### Work task
For the entries below, repeat exactly each line starting with the one that contains "20- West MJ, Gundersen" and going on through the one that contains "21- Weinstock M.", and no others.

Page-level text extractions:
====
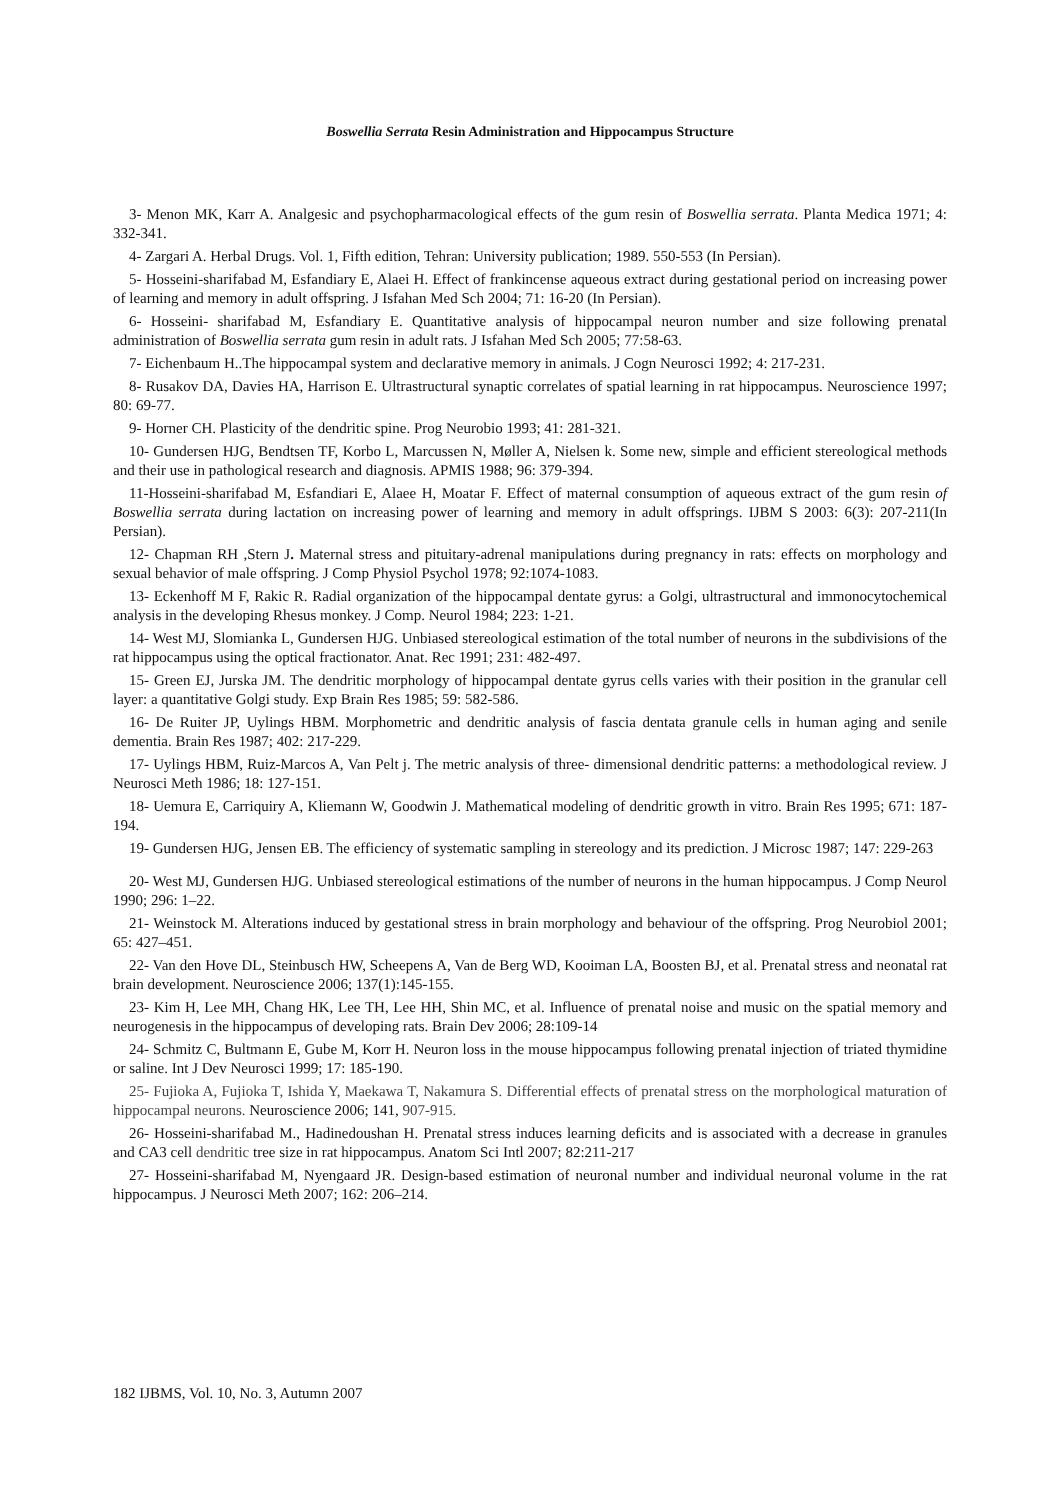Boswellia Serrata Resin Administration and Hippocampus Structure
3- Menon MK, Karr A. Analgesic and psychopharmacological effects of the gum resin of Boswellia serrata. Planta Medica 1971; 4: 332-341.
4- Zargari A. Herbal Drugs. Vol. 1, Fifth edition, Tehran: University publication; 1989. 550-553 (In Persian).
5- Hosseini-sharifabad M, Esfandiary E, Alaei H. Effect of frankincense aqueous extract during gestational period on increasing power of learning and memory in adult offspring. J Isfahan Med Sch 2004; 71: 16-20 (In Persian).
6- Hosseini- sharifabad M, Esfandiary E. Quantitative analysis of hippocampal neuron number and size following prenatal administration of Boswellia serrata gum resin in adult rats. J Isfahan Med Sch 2005; 77:58-63.
7- Eichenbaum H..The hippocampal system and declarative memory in animals. J Cogn Neurosci 1992; 4: 217-231.
8- Rusakov DA, Davies HA, Harrison E. Ultrastructural synaptic correlates of spatial learning in rat hippocampus. Neuroscience 1997; 80: 69-77.
9- Horner CH. Plasticity of the dendritic spine. Prog Neurobio 1993; 41: 281-321.
10- Gundersen HJG, Bendtsen TF, Korbo L, Marcussen N, Møller A, Nielsen k. Some new, simple and efficient stereological methods and their use in pathological research and diagnosis. APMIS 1988; 96: 379-394.
11-Hosseini-sharifabad M, Esfandiari E, Alaee H, Moatar F. Effect of maternal consumption of aqueous extract of the gum resin of Boswellia serrata during lactation on increasing power of learning and memory in adult offsprings. IJBM S 2003: 6(3): 207-211(In Persian).
12- Chapman RH ,Stern J. Maternal stress and pituitary-adrenal manipulations during pregnancy in rats: effects on morphology and sexual behavior of male offspring. J Comp Physiol Psychol 1978; 92:1074-1083.
13- Eckenhoff M F, Rakic R. Radial organization of the hippocampal dentate gyrus: a Golgi, ultrastructural and immonocytochemical analysis in the developing Rhesus monkey. J Comp. Neurol 1984; 223: 1-21.
14- West MJ, Slomianka L, Gundersen HJG. Unbiased stereological estimation of the total number of neurons in the subdivisions of the rat hippocampus using the optical fractionator. Anat. Rec 1991; 231: 482-497.
15- Green EJ, Jurska JM. The dendritic morphology of hippocampal dentate gyrus cells varies with their position in the granular cell layer: a quantitative Golgi study. Exp Brain Res 1985; 59: 582-586.
16- De Ruiter JP, Uylings HBM. Morphometric and dendritic analysis of fascia dentata granule cells in human aging and senile dementia. Brain Res 1987; 402: 217-229.
17- Uylings HBM, Ruiz-Marcos A, Van Pelt j. The metric analysis of three- dimensional dendritic patterns: a methodological review. J Neurosci Meth 1986; 18: 127-151.
18- Uemura E, Carriquiry A, Kliemann W, Goodwin J. Mathematical modeling of dendritic growth in vitro. Brain Res 1995; 671: 187-194.
19- Gundersen HJG, Jensen EB. The efficiency of systematic sampling in stereology and its prediction. J Microsc 1987; 147: 229-263
20- West MJ, Gundersen HJG. Unbiased stereological estimations of the number of neurons in the human hippocampus. J Comp Neurol 1990; 296: 1–22.
21- Weinstock M. Alterations induced by gestational stress in brain morphology and behaviour of the offspring. Prog Neurobiol 2001; 65: 427–451.
22- Van den Hove DL, Steinbusch HW, Scheepens A, Van de Berg WD, Kooiman LA, Boosten BJ, et al. Prenatal stress and neonatal rat brain development. Neuroscience 2006; 137(1):145-155.
23- Kim H, Lee MH, Chang HK, Lee TH, Lee HH, Shin MC, et al. Influence of prenatal noise and music on the spatial memory and neurogenesis in the hippocampus of developing rats. Brain Dev 2006; 28:109-14
24- Schmitz C, Bultmann E, Gube M, Korr H. Neuron loss in the mouse hippocampus following prenatal injection of triated thymidine or saline. Int J Dev Neurosci 1999; 17: 185-190.
25- Fujioka A, Fujioka T, Ishida Y, Maekawa T, Nakamura S. Differential effects of prenatal stress on the morphological maturation of hippocampal neurons. Neuroscience 2006; 141, 907-915.
26- Hosseini-sharifabad M., Hadinedoushan H. Prenatal stress induces learning deficits and is associated with a decrease in granules and CA3 cell dendritic tree size in rat hippocampus. Anatom Sci Intl 2007; 82:211-217
27- Hosseini-sharifabad M, Nyengaard JR. Design-based estimation of neuronal number and individual neuronal volume in the rat hippocampus. J Neurosci Meth 2007; 162: 206–214.
182 IJBMS, Vol. 10, No. 3, Autumn 2007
====
### Answer for the task
20- West MJ, Gundersen HJG. Unbiased stereological estimations of the number of neurons in the human hippocampus. J Comp Neurol 1990; 296: 1–22.
21- Weinstock M. Alterations induced by gestational stress in brain morphology and behaviour of the offspring. Prog Neurobiol 2001; 65: 427–451.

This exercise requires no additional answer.